- **TO DO**
Copy the text word for word from the beginning of the material through the line that contains "importante para a", including that line. Leave the pictures out of your copy.
-- Opening Marker --
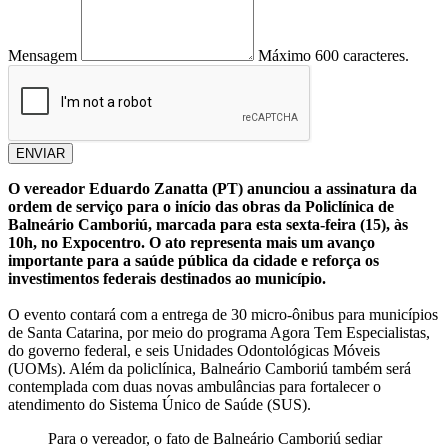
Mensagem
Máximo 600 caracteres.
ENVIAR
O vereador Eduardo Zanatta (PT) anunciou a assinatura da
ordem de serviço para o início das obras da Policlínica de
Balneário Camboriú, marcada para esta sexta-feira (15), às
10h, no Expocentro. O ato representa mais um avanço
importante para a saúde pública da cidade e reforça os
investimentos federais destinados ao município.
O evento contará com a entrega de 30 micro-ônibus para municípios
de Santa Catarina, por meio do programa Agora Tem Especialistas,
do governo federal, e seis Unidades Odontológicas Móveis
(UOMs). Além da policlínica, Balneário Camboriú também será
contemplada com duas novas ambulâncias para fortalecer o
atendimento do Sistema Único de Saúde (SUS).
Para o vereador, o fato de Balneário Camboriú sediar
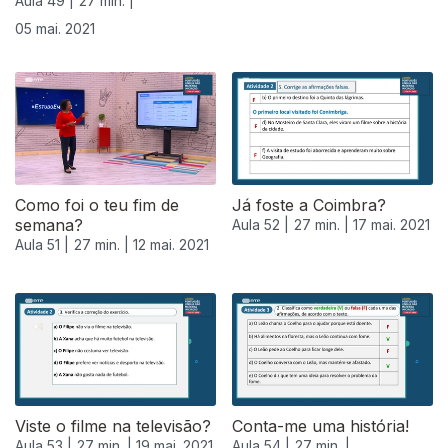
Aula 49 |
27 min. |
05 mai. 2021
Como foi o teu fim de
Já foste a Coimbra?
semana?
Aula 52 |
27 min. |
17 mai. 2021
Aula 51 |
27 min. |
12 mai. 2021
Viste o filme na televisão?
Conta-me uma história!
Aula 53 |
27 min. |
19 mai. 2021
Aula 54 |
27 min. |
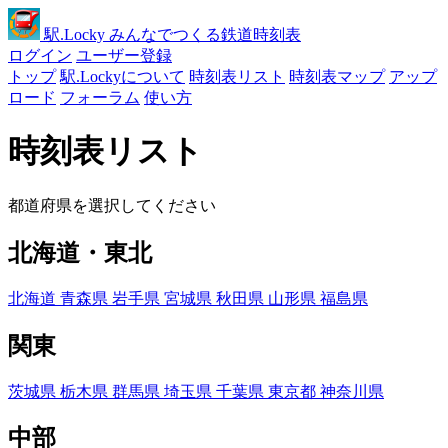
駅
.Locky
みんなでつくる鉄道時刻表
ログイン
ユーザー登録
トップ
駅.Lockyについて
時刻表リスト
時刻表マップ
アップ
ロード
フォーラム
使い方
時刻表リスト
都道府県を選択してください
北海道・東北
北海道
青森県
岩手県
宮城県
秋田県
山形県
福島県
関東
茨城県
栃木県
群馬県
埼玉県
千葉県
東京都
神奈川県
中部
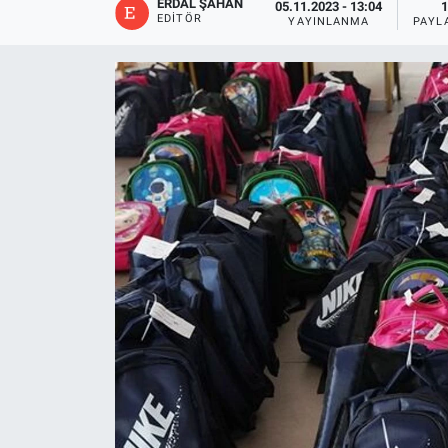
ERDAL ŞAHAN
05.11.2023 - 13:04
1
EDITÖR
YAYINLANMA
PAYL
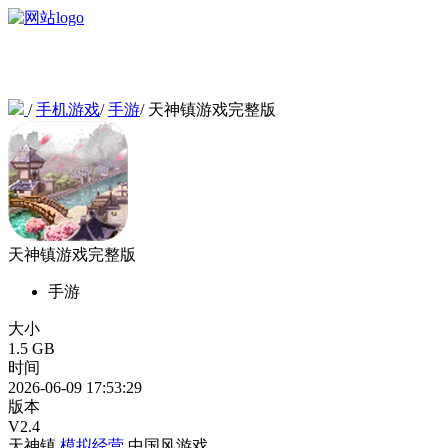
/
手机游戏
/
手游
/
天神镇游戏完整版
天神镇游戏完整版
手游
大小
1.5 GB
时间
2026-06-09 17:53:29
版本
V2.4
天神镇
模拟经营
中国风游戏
-- Closing Marker --
- **ANSWER**
Mensagem
Máximo 600 caracteres.
ENVIAR
O vereador Eduardo Zanatta (PT) anunciou a assinatura da
ordem de serviço para o início das obras da Policlínica de
Balneário Camboriú, marcada para esta sexta-feira (15), às
10h, no Expocentro. O ato representa mais um avanço
importante para a saúde pública da cidade e reforça os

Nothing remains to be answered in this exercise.